Submitted to: Rapid Communications in Mass Spectrometry
Publication Type: Peer Reviewed Journal
Publication Acceptance Date: 2/7/2009
Publication Date: 3/3/2009
Citation: Adeuya, A., Price, N.P. 2009. Electron Impact Ion Fragmentation Pathways of Peracetylated C-glycoside Ketones Derived from Cyclic 1,3-diketones. Rapid Communications in Mass Spectrometry. 23:1-10. Interpretive Summary: Sugar "C-glycosides" derived from sugars are a commercially valuable product, but are currently difficult to produce on a large scale. This paper builds on our earlier work showing the preparation of C-glycoside sugars from cyclic diketones using water-based "green" chemistry. Analysis showed that the C-glycosides retained the desirable characteristics of the parent sugars. These results will be valuable to researchers in the US sugar and chemical industry, and may impact the production of bio-based products from agriculturally-derived sugars.

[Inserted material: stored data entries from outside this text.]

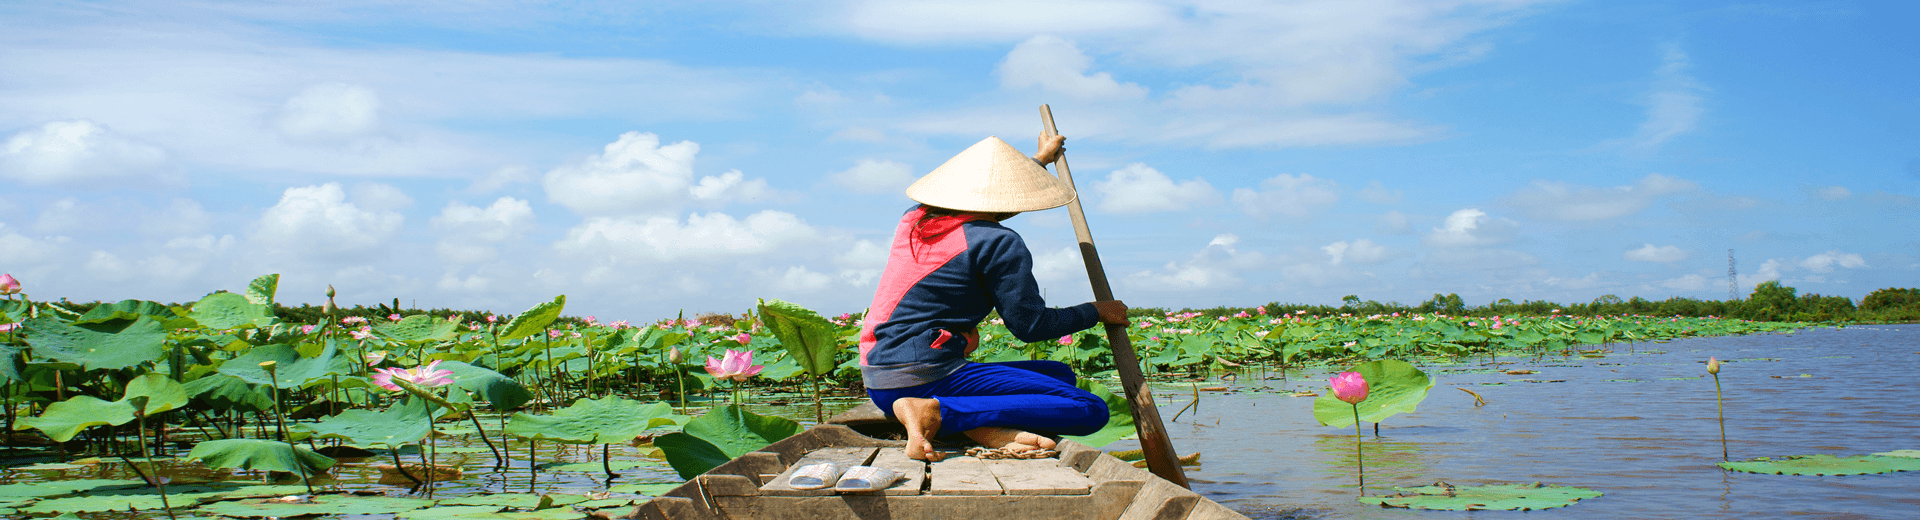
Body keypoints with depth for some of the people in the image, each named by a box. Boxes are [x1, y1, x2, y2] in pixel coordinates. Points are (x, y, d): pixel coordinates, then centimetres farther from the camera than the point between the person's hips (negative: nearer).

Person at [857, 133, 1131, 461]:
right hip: (926, 379, -9)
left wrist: (1041, 160, 52)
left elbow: (976, 195, 36)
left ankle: (984, 425, -12)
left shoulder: (915, 219, 14)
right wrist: (1097, 311, 11)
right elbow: (1031, 325, -8)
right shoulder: (999, 243, -10)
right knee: (1091, 411, -14)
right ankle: (935, 413, -21)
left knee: (1060, 375, 19)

Technical Abstract: Monosaccharide C-glycoside ketones have been prepared by aqueous-based Knoevenagel condensation of isotopically-labeled and unlabeled aldoses with cyclic diketones, 5,5-dimethyl-1,3-cyclohexanedione (dimedone) and 1,3-cyclohexanedione (1,3-CHD). The reaction products and their corresponding acetylated analogs produced characteristic molecular adduct ions by MALDITOF MS. Analysis of the peracetylated species by GCEI MS revealed diagnostic fragment ions that were used to deduce the EI fragmentation pathways and the structure of each C-glycoside ketone. Characteristic gluco- and ribo-specific ions were observed at m/z 350 and m/z 278, respectively. Ions common to both carbohydrate fragmentation pathways were observed at m/z 193 and m/z 169 for the dimedone C-glycoside, and m/z 165 and m/z 141 for the 1,3-CHD C-glycosides. M/z 169 and 141 retain the anomeric carbon (C1) of the original sugar, while m/z 193 and 165 are shown to retain carbons-1, 2, and 3.